Create Custom Metrics
Group metrics by metadata keys to create custom visualizations. For example, monitor cost and usage per customer by grouping with a customer_id key.
Metadata can be used in the when block of gateway configurations to selectively apply rules. For example, to rate limit requests from the dev environment:
name: ratelimiting-config
type: gateway-rate-limiting-config
rules:
- id: 'openai-gpt4-dev-env'
when:
models: ['openai-main/gpt4']
metadata:
env: dev
limit_to: 1000
unit: requests_per_day
You can also use metadata to configure Load Balancing and Fallbacks. Learn more in Virtual Models and Routing Config.
Logging Configuration
Control whether individual requests are logged using the X-TFY-LOGGING-CONFIG header.
Enable Logging
from openai import OpenAI
client = OpenAI(
api_key="your_truefoundry_api_key",
base_url="https://gateway.truefoundry.ai",
default_headers={
"X-TFY-LOGGING-CONFIG": '{"enabled": true}'
}
)
Disable Logging
To prevent a request from being logged, set enabled to false:
client = OpenAI(
api_key="your_truefoundry_api_key",
base_url="https://gateway.truefoundry.ai",
default_headers={
"X-TFY-LOGGING-CONFIG": '{"enabled": false}'
}
)
Server-Side Logging Mode (Self-Hosted Only)
Environment variable configuration is only available when running a self-hosted instance of TrueFoundry AI Gateway.
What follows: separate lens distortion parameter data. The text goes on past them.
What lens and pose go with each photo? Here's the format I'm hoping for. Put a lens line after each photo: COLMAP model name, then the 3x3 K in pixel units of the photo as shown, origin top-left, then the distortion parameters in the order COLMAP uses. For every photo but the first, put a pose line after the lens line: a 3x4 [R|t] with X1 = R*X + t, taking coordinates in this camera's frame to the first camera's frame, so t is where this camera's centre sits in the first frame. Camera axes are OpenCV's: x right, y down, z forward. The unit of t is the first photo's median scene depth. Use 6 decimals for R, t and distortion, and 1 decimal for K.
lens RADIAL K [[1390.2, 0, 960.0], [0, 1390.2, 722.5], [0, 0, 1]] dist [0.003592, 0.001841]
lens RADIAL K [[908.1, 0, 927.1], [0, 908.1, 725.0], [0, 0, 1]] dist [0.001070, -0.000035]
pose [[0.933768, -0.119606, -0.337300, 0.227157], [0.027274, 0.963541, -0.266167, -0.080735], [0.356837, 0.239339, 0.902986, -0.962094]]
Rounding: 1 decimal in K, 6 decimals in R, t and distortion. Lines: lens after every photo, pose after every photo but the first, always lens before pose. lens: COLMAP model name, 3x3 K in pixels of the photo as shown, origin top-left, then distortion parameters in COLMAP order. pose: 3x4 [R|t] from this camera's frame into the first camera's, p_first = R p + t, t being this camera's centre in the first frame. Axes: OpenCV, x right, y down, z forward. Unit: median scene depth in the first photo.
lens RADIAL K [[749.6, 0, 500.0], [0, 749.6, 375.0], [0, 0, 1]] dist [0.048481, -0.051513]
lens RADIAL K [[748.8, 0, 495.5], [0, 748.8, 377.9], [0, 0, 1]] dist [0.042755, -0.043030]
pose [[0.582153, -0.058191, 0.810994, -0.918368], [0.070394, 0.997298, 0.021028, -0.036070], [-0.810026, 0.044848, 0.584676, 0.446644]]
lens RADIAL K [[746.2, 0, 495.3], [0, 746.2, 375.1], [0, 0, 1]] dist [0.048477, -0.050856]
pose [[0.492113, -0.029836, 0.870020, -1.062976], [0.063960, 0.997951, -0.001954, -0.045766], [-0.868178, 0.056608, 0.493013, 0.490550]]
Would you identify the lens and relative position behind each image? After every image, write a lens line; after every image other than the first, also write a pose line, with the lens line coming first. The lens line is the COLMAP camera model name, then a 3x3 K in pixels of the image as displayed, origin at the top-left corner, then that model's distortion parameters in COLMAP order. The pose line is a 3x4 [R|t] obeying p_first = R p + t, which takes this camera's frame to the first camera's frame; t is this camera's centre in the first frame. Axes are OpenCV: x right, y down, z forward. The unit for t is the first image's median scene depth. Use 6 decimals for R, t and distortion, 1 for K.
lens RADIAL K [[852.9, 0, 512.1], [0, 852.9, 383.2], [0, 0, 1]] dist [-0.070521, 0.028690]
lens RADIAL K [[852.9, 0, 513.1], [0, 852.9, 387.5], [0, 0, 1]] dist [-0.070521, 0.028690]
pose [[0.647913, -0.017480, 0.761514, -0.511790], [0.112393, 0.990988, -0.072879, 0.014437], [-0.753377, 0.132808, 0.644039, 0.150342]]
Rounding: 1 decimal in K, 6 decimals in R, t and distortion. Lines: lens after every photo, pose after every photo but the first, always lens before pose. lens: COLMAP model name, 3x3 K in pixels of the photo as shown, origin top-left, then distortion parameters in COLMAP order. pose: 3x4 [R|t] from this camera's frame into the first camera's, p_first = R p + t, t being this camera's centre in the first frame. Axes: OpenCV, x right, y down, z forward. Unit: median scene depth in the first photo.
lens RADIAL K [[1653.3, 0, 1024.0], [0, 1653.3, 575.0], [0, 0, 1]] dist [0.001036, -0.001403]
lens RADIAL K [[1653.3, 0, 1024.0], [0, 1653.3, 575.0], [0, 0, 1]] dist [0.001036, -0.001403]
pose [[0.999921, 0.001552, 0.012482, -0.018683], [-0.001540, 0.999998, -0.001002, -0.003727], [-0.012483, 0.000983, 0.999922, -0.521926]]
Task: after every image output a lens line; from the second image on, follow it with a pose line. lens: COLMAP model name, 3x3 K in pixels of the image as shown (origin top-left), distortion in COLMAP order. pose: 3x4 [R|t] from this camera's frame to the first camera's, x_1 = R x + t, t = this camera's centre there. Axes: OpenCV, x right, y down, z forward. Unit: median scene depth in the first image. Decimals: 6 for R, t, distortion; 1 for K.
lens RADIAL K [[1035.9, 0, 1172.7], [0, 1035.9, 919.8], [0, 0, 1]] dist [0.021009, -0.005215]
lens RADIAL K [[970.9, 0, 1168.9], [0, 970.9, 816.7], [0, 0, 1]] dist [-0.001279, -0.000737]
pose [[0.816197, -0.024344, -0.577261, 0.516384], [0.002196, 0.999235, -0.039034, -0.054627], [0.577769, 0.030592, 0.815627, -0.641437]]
You can control logging behavior globally by setting the REQUEST_LOGGING_MODE environment variable:
| Mode | Description |
|---|
HEADER_CONTROLLED | Logging depends on the enabled value in the X-TFY-LOGGING-CONFIG header. If the header is absent or set to true, logging will occur. If set to false, no logging will happen. |
ALWAYS | All requests are logged regardless of the enabled value. |
NEVER | No requests are logged regardless of the enabled value. |
To view logged requests, go to AI Gateway > Monitor > Requests in the TrueFoundry UI. See View Traces for details.
| Name | Description |
|---|
x-tfy-resolved-model | The final TrueFoundry model ID used to process the request (may differ from requested model due to load balancing or fallbacks) |
x-tfy-applied-configurations | Dictionary of applied configurations including load balancing, fallback, model config, applied guardrails, and rate limiting |
server-timing | For non-streaming requests only. Contains timing information for different processing stages including middlewares, guardrails, and model calls |
Server-Timing Breakdown
When inspecting network requests in your browser’s developer tools, the server-timing header provides a detailed performance breakdown:
| Processing Stage | Duration | Description |
|---|
| Authentication | 0.9 ms | Authenticating User |
| Input guardrails | 0.7 ms | Input validation and content filtering |
| Model call | 1350 ms | AI model response generation (bulk of the time) |
| Output guardrails | 722.3 ms | Output validation and filtering |
| Logging | 1.1 ms | Logging request |
| Total | 2080 ms | Complete request processing time (2.08 seconds) |
Metrics like load balancing (0 ms), rate limiting (0 ms), and cost budget (0 ms) show zero duration because these configs weren’t triggered for this particular request.